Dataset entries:
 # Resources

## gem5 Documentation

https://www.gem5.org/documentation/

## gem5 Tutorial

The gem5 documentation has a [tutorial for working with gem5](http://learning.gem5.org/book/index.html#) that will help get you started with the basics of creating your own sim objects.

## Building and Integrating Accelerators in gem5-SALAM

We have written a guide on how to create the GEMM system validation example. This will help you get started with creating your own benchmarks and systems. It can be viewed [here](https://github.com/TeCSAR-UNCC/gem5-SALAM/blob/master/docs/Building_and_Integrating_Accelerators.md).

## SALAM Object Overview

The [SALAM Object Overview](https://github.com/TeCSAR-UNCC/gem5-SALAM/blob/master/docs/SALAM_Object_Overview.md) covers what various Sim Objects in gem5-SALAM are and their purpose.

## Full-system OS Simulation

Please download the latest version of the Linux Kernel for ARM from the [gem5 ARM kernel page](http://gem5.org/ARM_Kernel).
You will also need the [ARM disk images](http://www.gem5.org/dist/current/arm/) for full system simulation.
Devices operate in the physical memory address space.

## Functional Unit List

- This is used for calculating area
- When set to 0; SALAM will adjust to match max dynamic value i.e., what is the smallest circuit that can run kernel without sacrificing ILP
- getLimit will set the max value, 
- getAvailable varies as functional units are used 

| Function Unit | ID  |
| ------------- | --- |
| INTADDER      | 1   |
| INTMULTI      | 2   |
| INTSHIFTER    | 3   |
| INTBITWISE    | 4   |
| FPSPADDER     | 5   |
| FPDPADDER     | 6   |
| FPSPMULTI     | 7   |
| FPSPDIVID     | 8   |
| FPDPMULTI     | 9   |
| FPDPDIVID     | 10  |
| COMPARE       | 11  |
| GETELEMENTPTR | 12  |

* * *

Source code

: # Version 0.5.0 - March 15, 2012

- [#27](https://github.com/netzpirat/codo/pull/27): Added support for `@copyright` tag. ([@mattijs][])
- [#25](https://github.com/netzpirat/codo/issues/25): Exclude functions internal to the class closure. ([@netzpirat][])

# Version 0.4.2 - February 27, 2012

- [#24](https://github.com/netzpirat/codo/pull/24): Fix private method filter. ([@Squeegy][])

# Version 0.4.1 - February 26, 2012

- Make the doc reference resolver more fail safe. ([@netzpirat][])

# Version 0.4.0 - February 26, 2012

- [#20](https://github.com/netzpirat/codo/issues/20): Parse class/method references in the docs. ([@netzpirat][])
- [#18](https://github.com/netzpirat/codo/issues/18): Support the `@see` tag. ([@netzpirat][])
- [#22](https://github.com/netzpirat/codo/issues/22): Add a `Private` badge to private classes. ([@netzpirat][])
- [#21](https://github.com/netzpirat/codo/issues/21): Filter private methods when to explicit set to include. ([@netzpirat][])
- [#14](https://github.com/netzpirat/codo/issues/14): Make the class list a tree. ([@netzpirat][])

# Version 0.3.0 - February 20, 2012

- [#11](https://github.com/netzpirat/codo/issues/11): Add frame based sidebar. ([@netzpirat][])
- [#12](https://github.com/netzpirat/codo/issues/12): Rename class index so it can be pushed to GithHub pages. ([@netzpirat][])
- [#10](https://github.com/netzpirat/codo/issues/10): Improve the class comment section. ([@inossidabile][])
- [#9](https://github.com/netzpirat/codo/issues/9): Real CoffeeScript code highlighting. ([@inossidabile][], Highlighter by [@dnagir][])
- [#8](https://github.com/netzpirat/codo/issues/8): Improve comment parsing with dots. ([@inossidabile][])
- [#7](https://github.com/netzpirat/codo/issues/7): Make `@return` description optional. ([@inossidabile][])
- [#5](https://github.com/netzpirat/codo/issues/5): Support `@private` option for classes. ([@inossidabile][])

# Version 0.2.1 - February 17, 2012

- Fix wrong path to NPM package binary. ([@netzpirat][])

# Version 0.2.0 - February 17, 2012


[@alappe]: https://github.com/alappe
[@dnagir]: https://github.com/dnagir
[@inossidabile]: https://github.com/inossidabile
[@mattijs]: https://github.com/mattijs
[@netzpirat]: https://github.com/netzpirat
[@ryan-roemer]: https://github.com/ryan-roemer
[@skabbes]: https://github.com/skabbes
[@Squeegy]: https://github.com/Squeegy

---

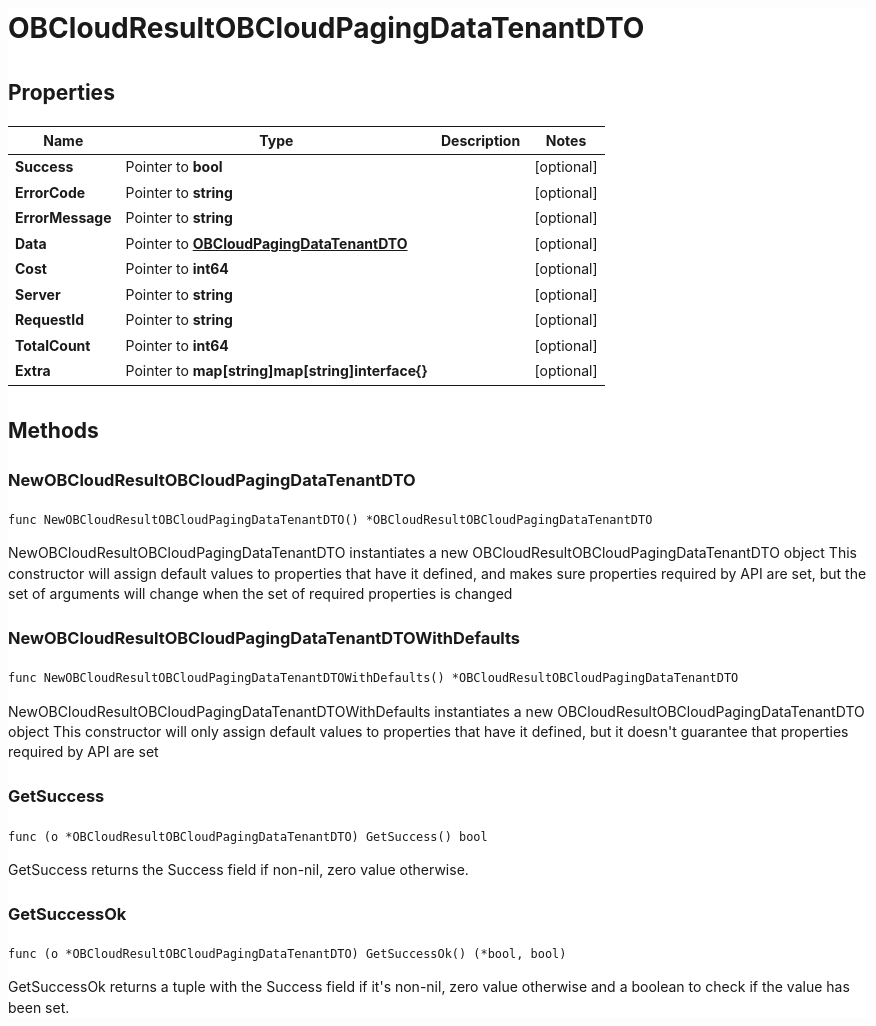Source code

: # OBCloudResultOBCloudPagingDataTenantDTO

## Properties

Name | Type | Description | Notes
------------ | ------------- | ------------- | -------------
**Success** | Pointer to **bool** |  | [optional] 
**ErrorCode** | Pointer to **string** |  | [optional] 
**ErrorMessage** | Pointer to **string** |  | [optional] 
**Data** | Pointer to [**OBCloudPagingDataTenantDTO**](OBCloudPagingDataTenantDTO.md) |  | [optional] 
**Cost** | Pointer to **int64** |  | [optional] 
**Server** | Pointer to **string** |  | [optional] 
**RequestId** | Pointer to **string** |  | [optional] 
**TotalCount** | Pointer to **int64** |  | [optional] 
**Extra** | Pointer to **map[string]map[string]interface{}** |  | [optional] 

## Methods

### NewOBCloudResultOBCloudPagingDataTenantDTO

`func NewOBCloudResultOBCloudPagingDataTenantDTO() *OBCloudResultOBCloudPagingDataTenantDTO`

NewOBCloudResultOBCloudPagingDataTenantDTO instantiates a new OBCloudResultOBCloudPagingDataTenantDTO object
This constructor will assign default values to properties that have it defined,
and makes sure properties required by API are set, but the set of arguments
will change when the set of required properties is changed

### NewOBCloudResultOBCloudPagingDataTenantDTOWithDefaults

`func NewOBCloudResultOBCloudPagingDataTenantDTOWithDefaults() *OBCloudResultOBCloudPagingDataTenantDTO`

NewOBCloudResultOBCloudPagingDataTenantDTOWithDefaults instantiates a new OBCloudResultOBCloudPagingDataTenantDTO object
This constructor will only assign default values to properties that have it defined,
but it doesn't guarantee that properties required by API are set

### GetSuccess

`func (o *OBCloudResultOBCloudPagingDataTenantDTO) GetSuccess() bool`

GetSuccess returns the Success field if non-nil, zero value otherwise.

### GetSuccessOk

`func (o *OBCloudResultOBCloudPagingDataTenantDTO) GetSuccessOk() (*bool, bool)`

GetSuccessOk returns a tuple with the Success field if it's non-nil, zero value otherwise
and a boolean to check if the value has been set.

### WHAT NEEDS TO BE DONE
List every line in the entries that contains the string "Overview", matching case exactly.

### PROBLEM SOLUTION
## SALAM Object Overview
The [SALAM Object Overview](https://github.com/TeCSAR-UNCC/gem5-SALAM/blob/master/docs/SALAM_Object_Overview.md) covers what various Sim Objects in gem5-SALAM are and their purpose.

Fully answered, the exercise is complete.